> **Trecho apresentado**:
━━━━

PERFUME DO ESPÍRITO: O CHEIRO DA GRAÇA
Minha avó materna era uma das pessoas mais olfativas que já conheci.
Foi com ela que aprendi, desde a infância, o valor e a delicia dos aromas.
Sempre fui profundamente impressionável pelos cheiros.
De fato, o sentido olfativo é o mais primitivo de todos entre os mamíferos.
E eu sou um mamífero!
Parte de tudo o que me encanta me penetra pelo cheiro. Sou mais seduzido pelo aroma que pela visão. E uma vez que um aroma se instala em mim, nunca mais de mim sairá.
Quando meu irmão Luís Fábio morreu, em novembro de 1976, encheram o caixão dele de cravos. O povo da igreja vinha e lá punha os cravos. Os cravos, que antes me eram agradáveis, passaram a ter para mim cheiro de morte.
Durante anos eu evitei os cravos. Eles me traziam o funeral de meu irmão para os ambientes de minha alma com a força daquele “dia”.
É como o cheiro de uma paixão. Enquanto está presente, é vida. Uma vez inviabilizada—seja pelas circunstancias, pelo tempo, pela distancia, pela ausência, ou pela morte—aquele aroma do amor passa a ser o cheiro da dor.
Paulo sabia o que dizia quando usou uma imagem olfativa para expressar o impacto do Evangelho sobre a alma humana.
“Graças, porém, a Deus que em Cristo sempre nos conduz em triunfo, e por meio de nós difunde em todo lugar o cheiro do seu conhecimento; porque para Deus somos um aroma de Cristo, nos que se salvam e nos que se perdem. Para uns, na verdade, cheiro de morte para morte; mas para outros cheiro de vida para vida.”
Os comentarista do texto de Paulo, em geral, aludem à possibilidade de que ele fizesse referencia ilustrativa às procissões das conquistas romanas.
Nesse caso, sempre que os exércitos romanos chegavam vitoriosos de suas conquistas, os incensos da procissão inundavam as ruas com o cheiro da vitória.
Ao mesmo tempo em que para os “cativos”, que vinham sendo trazidos como parte do “despojo” dos vitoriosos, o mesmo aroma era sentido como cheiro de morte.
Toda hora a gente ouve alguém dizer: “Isso não me cheira bem!” Na maior parte das vezes a frase fala de algo subjetivo, que tem a ver com algum suposto “discernimento” do interpretador dos ventos.
Assim é também com o Evangelho!
O mesmo conteúdo pode gerar interpretações olfativas diferentes. Pode ser cheiro de vida, para os que estão sendo salvos. Mas também pode ser cheiro de morte para os que interpretam aquilo contra eles mesmos.

━━━━

[Trechos de um conjunto de dados]

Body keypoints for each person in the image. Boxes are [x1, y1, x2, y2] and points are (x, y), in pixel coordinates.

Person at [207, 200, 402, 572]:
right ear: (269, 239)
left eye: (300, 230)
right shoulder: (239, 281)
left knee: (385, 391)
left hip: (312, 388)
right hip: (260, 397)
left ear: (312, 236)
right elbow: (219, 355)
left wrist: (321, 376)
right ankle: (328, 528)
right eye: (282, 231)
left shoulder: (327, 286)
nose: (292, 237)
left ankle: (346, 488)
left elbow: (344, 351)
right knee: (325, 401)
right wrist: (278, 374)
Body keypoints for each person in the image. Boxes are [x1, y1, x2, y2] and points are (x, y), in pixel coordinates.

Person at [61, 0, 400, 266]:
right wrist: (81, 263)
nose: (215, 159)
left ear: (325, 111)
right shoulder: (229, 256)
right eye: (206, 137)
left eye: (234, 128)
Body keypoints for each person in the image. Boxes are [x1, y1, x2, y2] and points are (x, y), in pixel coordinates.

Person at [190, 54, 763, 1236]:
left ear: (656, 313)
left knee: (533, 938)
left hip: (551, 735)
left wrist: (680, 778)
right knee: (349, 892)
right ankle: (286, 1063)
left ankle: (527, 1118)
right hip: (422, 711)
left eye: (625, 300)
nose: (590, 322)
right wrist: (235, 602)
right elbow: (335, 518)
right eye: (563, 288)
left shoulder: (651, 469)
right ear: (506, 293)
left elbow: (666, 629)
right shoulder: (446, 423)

━━━━

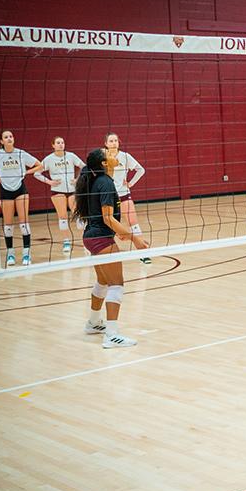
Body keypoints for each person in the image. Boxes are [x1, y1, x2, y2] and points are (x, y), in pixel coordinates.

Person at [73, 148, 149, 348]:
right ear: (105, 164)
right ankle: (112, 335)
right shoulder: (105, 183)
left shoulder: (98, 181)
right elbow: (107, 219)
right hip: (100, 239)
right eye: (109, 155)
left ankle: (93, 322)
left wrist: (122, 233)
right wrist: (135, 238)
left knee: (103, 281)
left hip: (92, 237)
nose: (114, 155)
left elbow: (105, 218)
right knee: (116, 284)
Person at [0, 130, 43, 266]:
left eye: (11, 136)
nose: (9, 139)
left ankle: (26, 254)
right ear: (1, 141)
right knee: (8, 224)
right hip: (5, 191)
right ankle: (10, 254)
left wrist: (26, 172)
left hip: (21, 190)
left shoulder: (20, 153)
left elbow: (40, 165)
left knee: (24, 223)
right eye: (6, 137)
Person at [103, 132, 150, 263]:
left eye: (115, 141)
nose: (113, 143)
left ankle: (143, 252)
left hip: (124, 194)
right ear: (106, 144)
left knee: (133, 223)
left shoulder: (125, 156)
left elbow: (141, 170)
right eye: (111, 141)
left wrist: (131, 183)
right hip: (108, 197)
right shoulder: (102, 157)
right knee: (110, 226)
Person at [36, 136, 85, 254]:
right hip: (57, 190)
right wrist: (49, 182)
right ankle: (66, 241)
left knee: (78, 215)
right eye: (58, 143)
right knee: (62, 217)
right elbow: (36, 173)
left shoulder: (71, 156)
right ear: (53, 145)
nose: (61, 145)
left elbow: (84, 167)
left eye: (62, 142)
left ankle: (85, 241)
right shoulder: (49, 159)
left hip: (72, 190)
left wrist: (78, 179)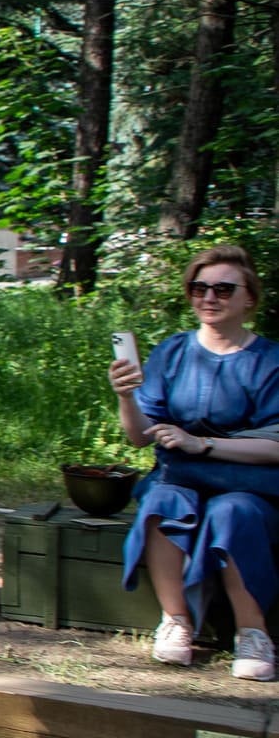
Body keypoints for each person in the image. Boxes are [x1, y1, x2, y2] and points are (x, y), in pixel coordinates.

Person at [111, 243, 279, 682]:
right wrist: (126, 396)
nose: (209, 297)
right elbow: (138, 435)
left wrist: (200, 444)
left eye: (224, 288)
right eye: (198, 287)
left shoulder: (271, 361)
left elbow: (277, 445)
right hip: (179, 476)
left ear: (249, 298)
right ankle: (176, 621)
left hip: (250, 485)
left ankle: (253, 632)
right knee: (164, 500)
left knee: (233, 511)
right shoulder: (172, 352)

━━━━

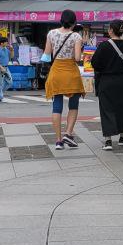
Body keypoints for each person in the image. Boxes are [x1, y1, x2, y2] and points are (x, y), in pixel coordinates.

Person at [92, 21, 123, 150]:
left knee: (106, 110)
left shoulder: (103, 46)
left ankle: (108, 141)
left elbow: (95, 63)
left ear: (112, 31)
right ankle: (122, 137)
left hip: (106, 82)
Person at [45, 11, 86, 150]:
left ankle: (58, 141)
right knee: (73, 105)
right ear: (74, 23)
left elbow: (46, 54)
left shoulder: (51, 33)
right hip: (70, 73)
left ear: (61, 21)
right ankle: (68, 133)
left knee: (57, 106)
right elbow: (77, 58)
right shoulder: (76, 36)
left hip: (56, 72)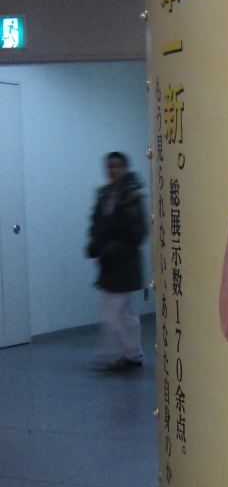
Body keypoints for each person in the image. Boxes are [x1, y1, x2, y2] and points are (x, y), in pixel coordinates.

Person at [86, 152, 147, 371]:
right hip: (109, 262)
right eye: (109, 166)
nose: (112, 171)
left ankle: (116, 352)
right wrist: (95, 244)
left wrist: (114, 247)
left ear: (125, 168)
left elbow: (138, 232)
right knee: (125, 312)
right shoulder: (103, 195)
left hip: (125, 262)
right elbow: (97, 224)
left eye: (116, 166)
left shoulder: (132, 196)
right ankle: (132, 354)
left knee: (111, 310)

━━━━

Por favor, continue o texto sobre o cheiro da graça a partir da última frase apresentada.

> **Exercício resolvido**:
Desse modo—se não feder para todos—, cada um tem que assumir que os cheiros são muito mais projeção nossa, que a verdade do aroma em si.
Quando o cheiro que exala é o do Evangelho, aí então que é a reposta negativa revela muito mais os traumas daquele que não gosta, que o desvalor do aroma que ele diz não ser bom.
Paulo, no entanto, sabia que não apenas o bom e verdadeiro perfume de Cristo pode não ser apreciado—dependendo do trauma funeral do ser olfativo—, como também cria que poderia haver falsificações do perfume.
É quando cheira parecido, mas não é!
Acerca disso Paulo comenta na seqüência:
“E para estas coisas quem é idôneo? Porque nós não somos falsificadores da palavra de Deus, como tantos outros; mas é com sinceridade, é da parte de Deus e na presença do próprio Deus que, em Cristo, falamos.”
Há pessoas que querem a Palavra. O problema é que elas estão traumatizadas pelos “odores” que imitam a fragrância, mas que diluem o conteúdo, usando um fixador que não fixa ninguém no amor e na graça de Deus.
É obvio que há muitos que não querem o bom perfume de Cristo mesmo!
Mas também deve ser óbvio para todos nós que a “rejeição” de muitos nem sempre tem a ver com o perfume genuíno, mas exclusivamente com o trauma que tiveram com as falsificações!
Assim, devemos caminhar levando o cheiro da Graça de Jesus onde quer que formos. Mas devemos saber que muita rejeição que encontramos por aí tem total procedência.
Afinal, em cada esquina há camelôs vendendo um “evangelho paraguaio”. Com Ponte da Fraternidade e tudo o mais. Mas quando você põe, e deixa, logo percebe que não fixa.
Afinal, foi feito apenas para impressionar na chegada, não para durar para o resto da vida.
Nenhum de nós é idôneo para garantir a qualidade. A qualidade vem de Deus.
Mas é nossa parte saber e fazer duas coisas.
A primeira é exalarmos o cheiro da Graça do conhecimento da Palavra com sinceridade, sem adulterar o conteúdo do Evangelho, para isso nunca vendendo um evangelho de conveniências.
A segunda coisa a fazer é saber que há muitos camelôs por aí; e, portanto, não comprar nunca pacotes que não sejam abertos, e jamais nos impressionarmos com qualquer coisa que não carregue a marca que valida todas as coisas: A Cruz de nosso Senhor Jesus Cristo!
Se assim fizermos e vivermos com sinceridade, que cada um entenda e interprete como goste, mas para nós será sempre cheiro de vida para vida, e nunca deixaremos de exalar os aromas dessa Graça onde quer que Deus nos leve. E será sempre em triunfo!